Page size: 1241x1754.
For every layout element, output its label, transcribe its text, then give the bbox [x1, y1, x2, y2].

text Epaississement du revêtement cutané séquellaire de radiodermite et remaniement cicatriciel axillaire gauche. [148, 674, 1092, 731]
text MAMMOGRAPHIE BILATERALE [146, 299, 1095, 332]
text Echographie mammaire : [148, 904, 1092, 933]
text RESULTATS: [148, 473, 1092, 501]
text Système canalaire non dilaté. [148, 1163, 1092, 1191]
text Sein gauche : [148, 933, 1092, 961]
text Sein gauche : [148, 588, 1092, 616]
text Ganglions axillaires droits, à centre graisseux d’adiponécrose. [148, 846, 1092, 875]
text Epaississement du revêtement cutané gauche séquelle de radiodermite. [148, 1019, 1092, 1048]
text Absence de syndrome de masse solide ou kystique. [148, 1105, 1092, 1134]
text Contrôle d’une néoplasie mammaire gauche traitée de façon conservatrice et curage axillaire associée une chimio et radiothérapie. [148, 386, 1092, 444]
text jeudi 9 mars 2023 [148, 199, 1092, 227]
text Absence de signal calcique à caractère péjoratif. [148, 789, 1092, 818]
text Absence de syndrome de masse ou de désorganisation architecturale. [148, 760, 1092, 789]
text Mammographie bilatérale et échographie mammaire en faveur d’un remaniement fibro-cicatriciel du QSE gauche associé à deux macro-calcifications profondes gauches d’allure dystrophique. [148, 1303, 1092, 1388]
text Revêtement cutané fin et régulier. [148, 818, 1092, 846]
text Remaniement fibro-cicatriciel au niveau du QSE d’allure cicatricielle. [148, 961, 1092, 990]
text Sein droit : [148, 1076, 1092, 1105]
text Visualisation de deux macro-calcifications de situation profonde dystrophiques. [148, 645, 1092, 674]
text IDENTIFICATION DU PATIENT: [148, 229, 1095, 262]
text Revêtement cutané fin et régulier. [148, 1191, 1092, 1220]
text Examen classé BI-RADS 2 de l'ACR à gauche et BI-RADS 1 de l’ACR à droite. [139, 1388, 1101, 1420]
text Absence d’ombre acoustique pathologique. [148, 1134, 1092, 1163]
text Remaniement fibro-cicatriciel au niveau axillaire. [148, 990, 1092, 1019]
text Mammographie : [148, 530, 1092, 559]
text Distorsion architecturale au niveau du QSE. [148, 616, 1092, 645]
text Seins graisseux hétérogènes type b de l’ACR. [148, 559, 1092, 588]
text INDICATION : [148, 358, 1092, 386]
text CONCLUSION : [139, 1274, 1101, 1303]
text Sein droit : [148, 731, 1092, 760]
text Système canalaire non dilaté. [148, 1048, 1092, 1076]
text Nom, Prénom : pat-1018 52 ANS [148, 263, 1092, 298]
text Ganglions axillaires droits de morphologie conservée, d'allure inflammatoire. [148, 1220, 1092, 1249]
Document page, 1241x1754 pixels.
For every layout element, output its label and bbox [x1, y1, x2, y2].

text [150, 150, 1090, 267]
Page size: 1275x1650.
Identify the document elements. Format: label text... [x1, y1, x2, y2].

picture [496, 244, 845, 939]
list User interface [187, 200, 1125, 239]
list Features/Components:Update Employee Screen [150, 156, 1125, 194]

::::

**What is being asked:** All the lines above must appear again in the answer, word for word.

**Written solution:**
Page size: 1241x1754.
For every layout element, output its label, transcribe its text, then give the bbox [x1, y1, x2, y2].

text Epaississement du revêtement cutané séquellaire de radiodermite et remaniement cicatriciel axillaire gauche. [148, 674, 1092, 731]
text MAMMOGRAPHIE BILATERALE [146, 299, 1095, 332]
text Echographie mammaire : [148, 904, 1092, 933]
text RESULTATS: [148, 473, 1092, 501]
text Système canalaire non dilaté. [148, 1163, 1092, 1191]
text Sein gauche : [148, 933, 1092, 961]
text Sein gauche : [148, 588, 1092, 616]
text Ganglions axillaires droits, à centre graisseux d’adiponécrose. [148, 846, 1092, 875]
text Epaississement du revêtement cutané gauche séquelle de radiodermite. [148, 1019, 1092, 1048]
text Absence de syndrome de masse solide ou kystique. [148, 1105, 1092, 1134]
text Contrôle d’une néoplasie mammaire gauche traitée de façon conservatrice et curage axillaire associée une chimio et radiothérapie. [148, 386, 1092, 444]
text jeudi 9 mars 2023 [148, 199, 1092, 227]
text Absence de signal calcique à caractère péjoratif. [148, 789, 1092, 818]
text Absence de syndrome de masse ou de désorganisation architecturale. [148, 760, 1092, 789]
text Mammographie bilatérale et échographie mammaire en faveur d’un remaniement fibro-cicatriciel du QSE gauche associé à deux macro-calcifications profondes gauches d’allure dystrophique. [148, 1303, 1092, 1388]
text Revêtement cutané fin et régulier. [148, 818, 1092, 846]
text Remaniement fibro-cicatriciel au niveau du QSE d’allure cicatricielle. [148, 961, 1092, 990]
text Sein droit : [148, 1076, 1092, 1105]
text Visualisation de deux macro-calcifications de situation profonde dystrophiques. [148, 645, 1092, 674]
text IDENTIFICATION DU PATIENT: [148, 229, 1095, 262]
text Revêtement cutané fin et régulier. [148, 1191, 1092, 1220]
text Examen classé BI-RADS 2 de l'ACR à gauche et BI-RADS 1 de l’ACR à droite. [139, 1388, 1101, 1420]
text Absence d’ombre acoustique pathologique. [148, 1134, 1092, 1163]
text Remaniement fibro-cicatriciel au niveau axillaire. [148, 990, 1092, 1019]
text Mammographie : [148, 530, 1092, 559]
text Distorsion architecturale au niveau du QSE. [148, 616, 1092, 645]
text Seins graisseux hétérogènes type b de l’ACR. [148, 559, 1092, 588]
text INDICATION : [148, 358, 1092, 386]
text CONCLUSION : [139, 1274, 1101, 1303]
text Sein droit : [148, 731, 1092, 760]
text Système canalaire non dilaté. [148, 1048, 1092, 1076]
text Nom, Prénom : pat-1018 52 ANS [148, 263, 1092, 298]
text Ganglions axillaires droits de morphologie conservée, d'allure inflammatoire. [148, 1220, 1092, 1249]
Document page, 1241x1754 pixels.
For every layout element, output its label and bbox [x1, y1, x2, y2].

text [150, 150, 1090, 267]
Page size: 1275x1650.
Identify the document elements. Format: label text... [x1, y1, x2, y2].

picture [496, 244, 845, 939]
list User interface [187, 200, 1125, 239]
list Features/Components:Update Employee Screen [150, 156, 1125, 194]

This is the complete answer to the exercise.